I had been a teacher for six years when one of the most cheerful children in my year came to school and fell apart in my office. That morning she had woken up as the police broke down her front door. Her parents had been arrested and were very likely to be serving long prison sentences. That evening she would not be returning to her family home.
I thought she was the first child I had taught who had ended up in this situation, but what I know now is that this was almost certainly not the case. Teachers are used to looking out for children who may be unhappy or suffering at home. Bereavement, illness and divorce can all affect the behaviour of the young people in our care. We are drilled to be constantly vigilant for the worst cases.
There is one adverse childhood experience, however, that is almost never spoken about: having a parent in prison. The shame and stigma around this means schools are rarely informed. Even as a teacher of almost ten years’ standing, it was an issue that I only became aware of when I started working in the criminal justice sector.
The numbers are startling: an estimated 312,000 children have a parent in prison each year. That compares to just 100,000 children whose parents get a divorce each year. Statistically, there is more than one child with a parent in prison in every year group in every school in the country. But it is almost certainly true that big secondaries serving communities with entrenched social challenges have larger numbers of these children.
It is also a particularly urgent challenge, because 65 per cent of boys with a parent in prison end up in the criminal justice system themselves.
The problem is that schools might not know who is affected. There’s a lot of shame attached to imprisonment, and it is no one’s job in government to know where these children are. Yet knowing this is crucial to supporting them. That might be about urgent action, such as ensuring there is someone to collect them from school if their caregiver has gone to prison since dropping them off in the morning, but it is also about reducing intergenerational offending in the long term.
Maternal imprisonment is particularly damaging for child’s later outcomes. Tragically, 95 per cent of children have to leave the family home as a result of maternal imprisonment, and visiting women in prison is often harder because they tend to be in prisons that are further from home.

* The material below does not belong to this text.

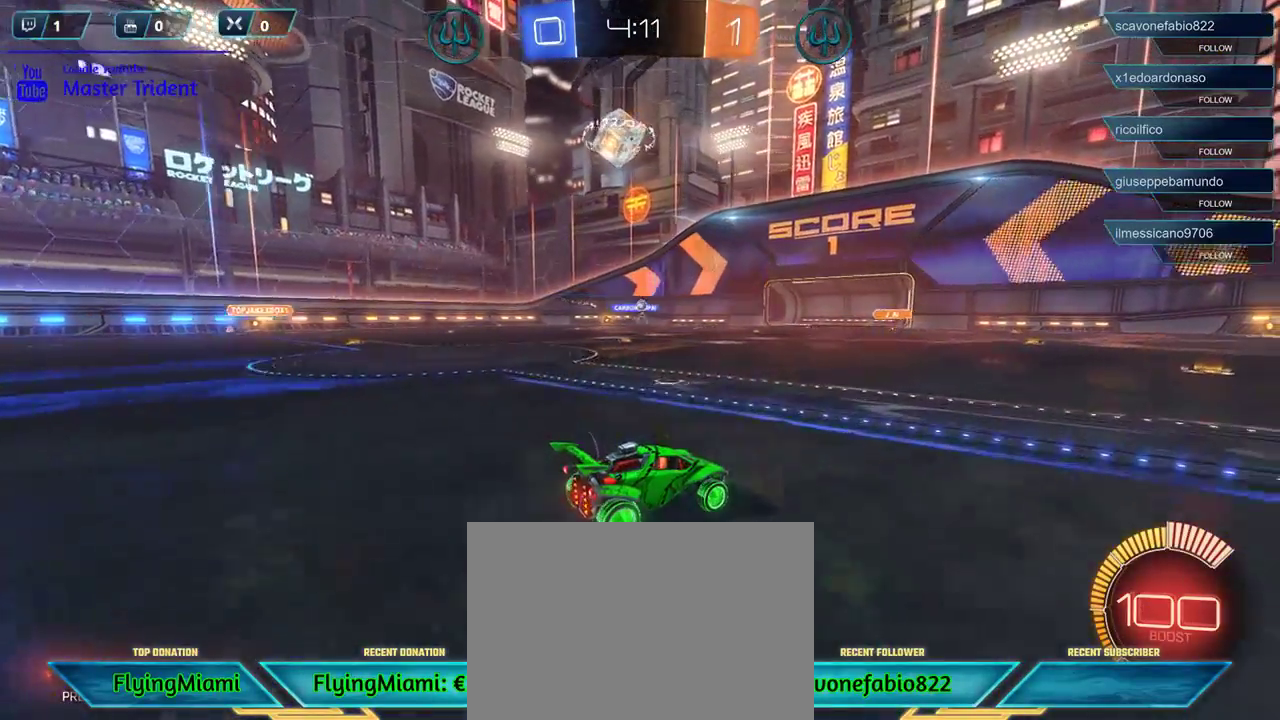
{"buttons": ["R2"], "left_stick": "left", "right_stick": "center", "events": [[383, "left_stick", "left"]]}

This is before you factor in the damage of the pandemic, which has been devastating for children of prisoners. Even when family visits were reintroduced after a long ban, prisons have often had to enforce restrictions on physical contact. I met a prisoner whose young child would spend visits sobbing and begging her mother to hold her. She made the heartbreaking decision to stop her daughter visiting until physical contact was allowed again.
The good news is that we do know some of what can make a difference. Central to this is strong family ties which help both the child and the imprisoned family member. Of course, there are exceptions to this if the crimes have safeguarding elements, but overall, children keeping a strong relationship with mum or dad in prison is crucial, and schools should be helping with this however they can.
But they can’t exercise the required flexibility if they don’t know where these children are and how they are being supported. Schools need to create non-judgmental and supportive spaces for families and children to talk about parental imprisonment, and a statutory framework that identifies prisoners’ children would allow that support to be put in place.
In the meantime, small changes can have a big impact. This includes being thoughtful about the language we use when discussing prisons and prisoners in classrooms, playgrounds and assemblies.
Because it is more likely than you may realise that who you are actually describing is one of your own pupil’s mum and dad.